It’s nice that we have these little rituals, isn’t it? All the handmaids gather outside another palatial, stolen home. We have a prisoner–sorry–baby exchange between Janine (“Ofwarren”) for our little role-play, and the thieves of her baby, a Commander and his wife (not worthy of names in my book) and it becomes apparent the handmaids are to be regarded as nothing more than objects, to be dispensed with when their jobs are finished. Ofwarren, now Ofdaniel, is on her merry way to a new home … to be raped. As they depart, June tells her traveling companion she wants to help with Mayday activities. Janine meets her new masters. You would think what with her lack of an eye, she’d be sent to Commanders on the low end of the pecking order, but the Sons of Jacob are willing to look past that for the sake of her fertility. On their way to Loaves & Fishes, another handmaid takes June aside and tells she has to get her ass back to Jezebels to grab a package. I guess if June wants to be in the Resistance, she’ll have to do some grunt work for the cause. She tells Fred she wants to go back to Jezebels. It’s amazing that he buys this. I thought Fred was one of Gilead’s chief architects. Either that, or it is the show’s central conceit that all of the men represented, regardless of their experience and education, are absolute, drooling morons. Perhaps the women of this world do have special, supernatural powers over men.
We go to Serena, quietly sewing by the fire. In the kitchen, she roots around for booze, I’m sure, but she covers when Rita enters. Serena was led to believe the Commander is in his office, but Rita lets slip that he left the house. Rita finds her the booze, but Serena doesn’t want to drink alone. So she caught up with her pal, Jack Daniels, and his partner, Jimmy Beam! Rita talks of her son who died during the war, but I’m not sure at this point what side he was on. Janine prepares for the Ceremony with her new masters. Janine is nervous, and I’m nervous for her. This scene plays more like rape than any of the other Ceremonies we’ve been treated to with Janine resisting and somehow convinced that her previous Commander will come for her. Fred makes it with June at Jezebels, all the while June has that package on her mind. Idiot Fred knows something’s up, so he arranges for an “encounter” with Moira/Ruby. His gay-dar is a little wonky so he leaves them alone to talk while he washes up. She argues with June about this cloak-and-dagger shit. Moira doesn’t want to do anything to endanger her life, seemingly unaware that her life is danger all the time in this place. June accuses her of already being dead, which she might as well be if she refuses to help. June is certainly learning how to manipulate people. When they arrive home, Fred gets caught by Serena, and by the look on her face, she knows damn well where he’s been.

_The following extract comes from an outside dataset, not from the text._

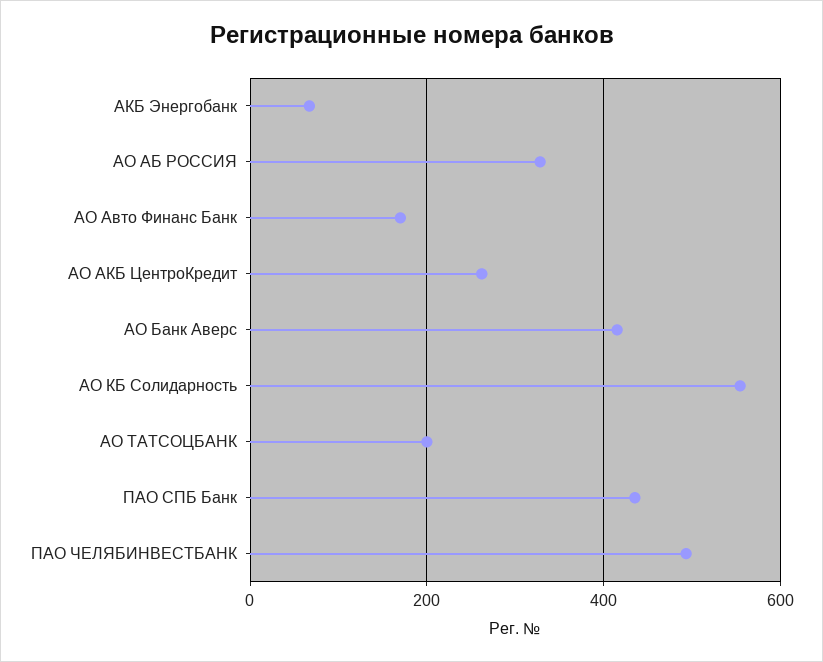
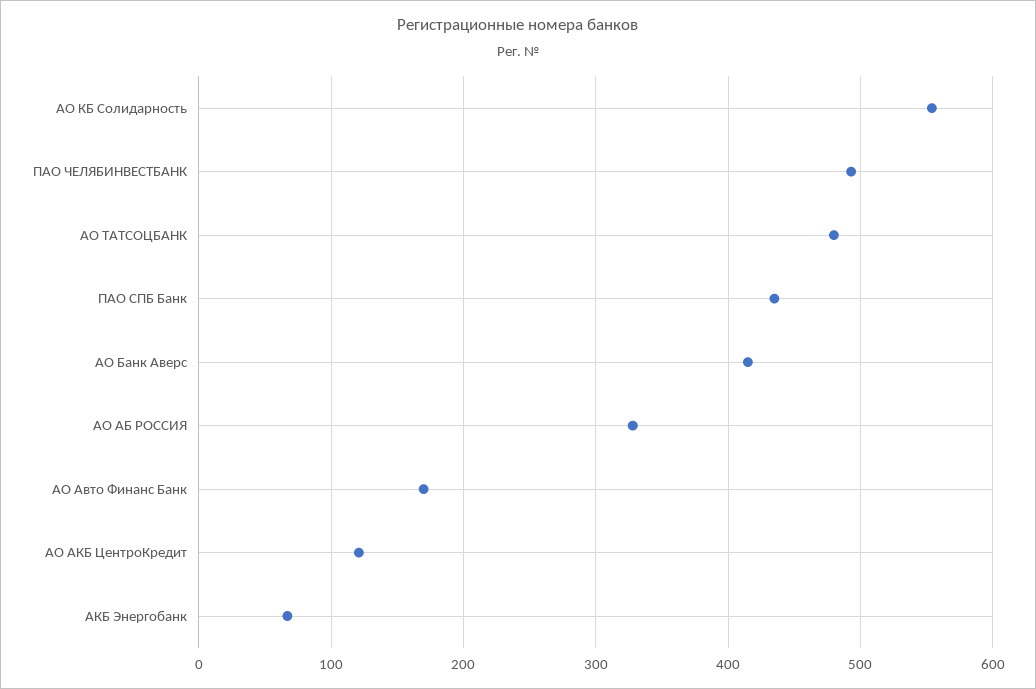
АО АКБ ЦентроКредит: 260 -> 120
АО ТАТСОЦБАНК: 200 -> 480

Early morning, amid flashes of happier times smoking cigarettes with Moira, at the beach with hubby and child, Serena wakes June up and takes her to the bridge of the title. Janine is holding the baby and threatening to jump into the water. How did she manage that? Guys with machine guns! Janine screams at her previous Commander about all the “freaky” sex stuff they did that his wife wouldn’t do. Out in the open air, this pretty much destroys the Commander’s reputation. June offers to talk her down off the ledge. She tells her, “Change is coming. There’s hope.” She tells her they’re gonna go out drinking one day. Janine asks if they can do karaoke. She gives the baby to June and then jumps off the bridge. She’s quickly fished out of the water, but I do wonder if she could survive the impact. Aunt Lydia keeps vigil by her bedside in the hospital and calls her a “stupid girl.” The Commander is brought up on charges because of Janine’s claims. Serena is humiliated when the Commander’s wife tells her everybody knows why the previous Offred killed herself. That’s all very well and good, but we don’t know why she killed herself. At least, we have our theories. At the supermarket, a butcher hands off the package to June, courtesy of Moira and her ridiculous note: “Praised be, bitch. Here’s your damn package.” At Jezebels, Moira/Ruby decides to grow a pair. She grabs a shiv she made out of plumbing parts, presumably kills her client, hops into a car and drives off. I seriously hope we never go back to Jezebels.